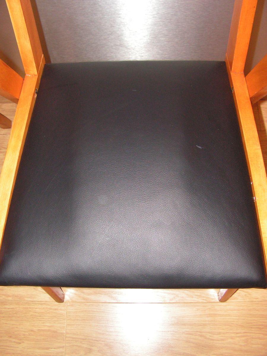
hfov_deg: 39.7
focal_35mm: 36
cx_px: 134
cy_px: 178
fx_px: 370
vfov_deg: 51.4
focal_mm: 6
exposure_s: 1/40
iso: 200
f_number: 3.2
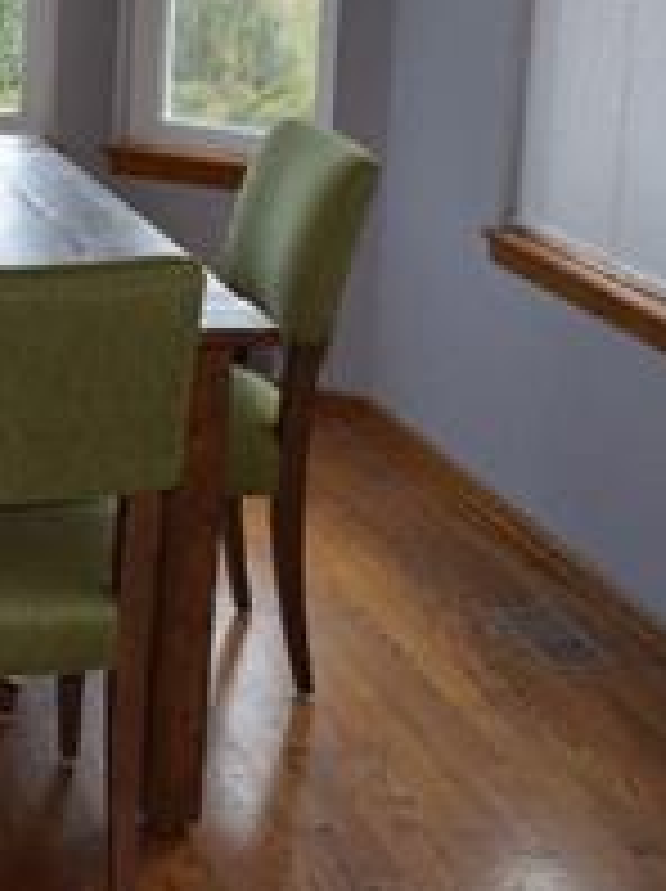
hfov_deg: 16.2
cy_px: 225
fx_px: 2160
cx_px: -297
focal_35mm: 84
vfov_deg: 23.1
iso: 250
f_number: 5.6
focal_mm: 18
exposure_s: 1/125
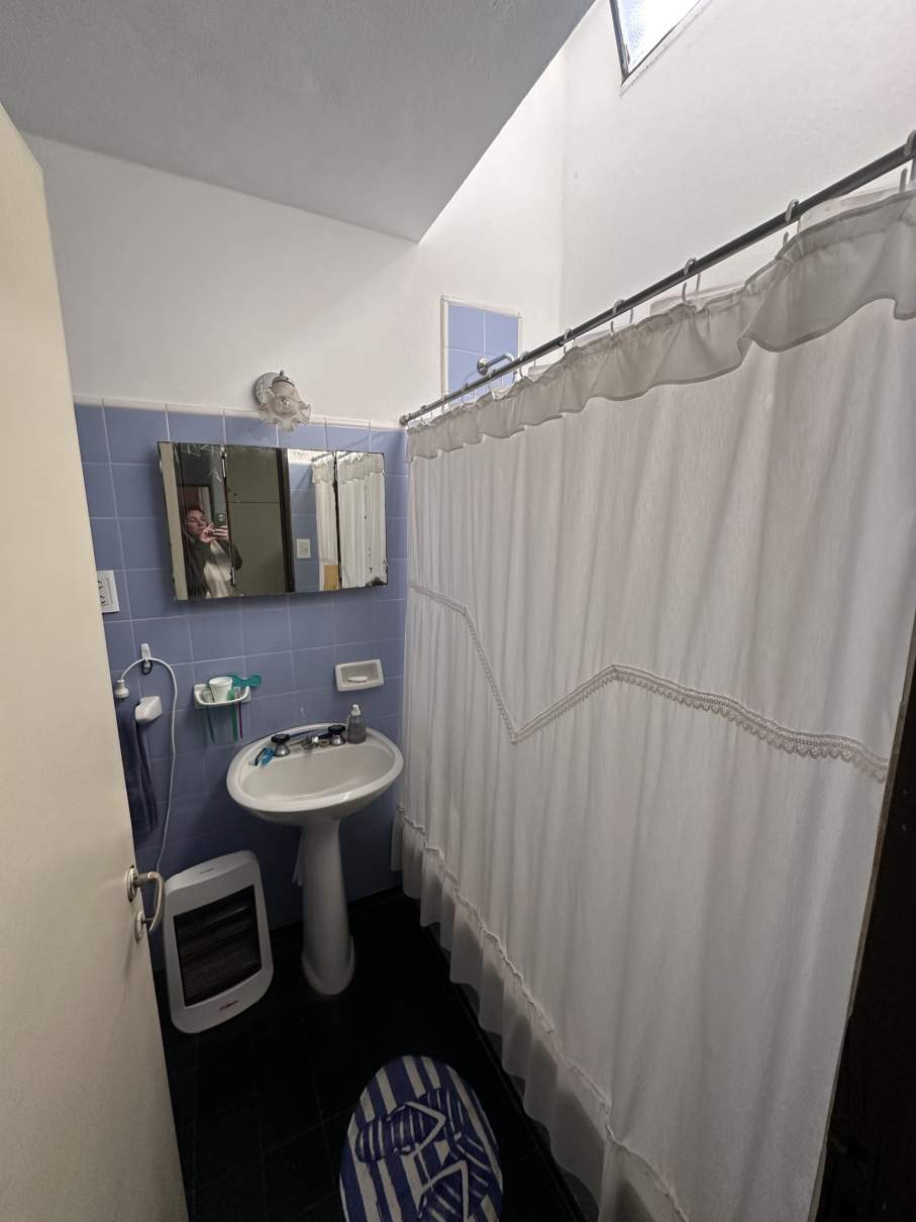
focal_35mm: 14
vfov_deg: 102.1
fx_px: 494
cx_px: 458
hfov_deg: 85.7
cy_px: 611
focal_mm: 2.22
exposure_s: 1/50
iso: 200
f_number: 2.2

——————————

▶ Your task: Without including any pictures, reproduce the listing exactly.

▶ Response box:
hfov_deg: 39.7
focal_35mm: 36
cx_px: 134
cy_px: 178
fx_px: 370
vfov_deg: 51.4
focal_mm: 6
exposure_s: 1/40
iso: 200
f_number: 3.2
hfov_deg: 16.2
cy_px: 225
fx_px: 2160
cx_px: -297
focal_35mm: 84
vfov_deg: 23.1
iso: 250
f_number: 5.6
focal_mm: 18
exposure_s: 1/125
focal_35mm: 14
vfov_deg: 102.1
fx_px: 494
cx_px: 458
hfov_deg: 85.7
cy_px: 611
focal_mm: 2.22
exposure_s: 1/50
iso: 200
f_number: 2.2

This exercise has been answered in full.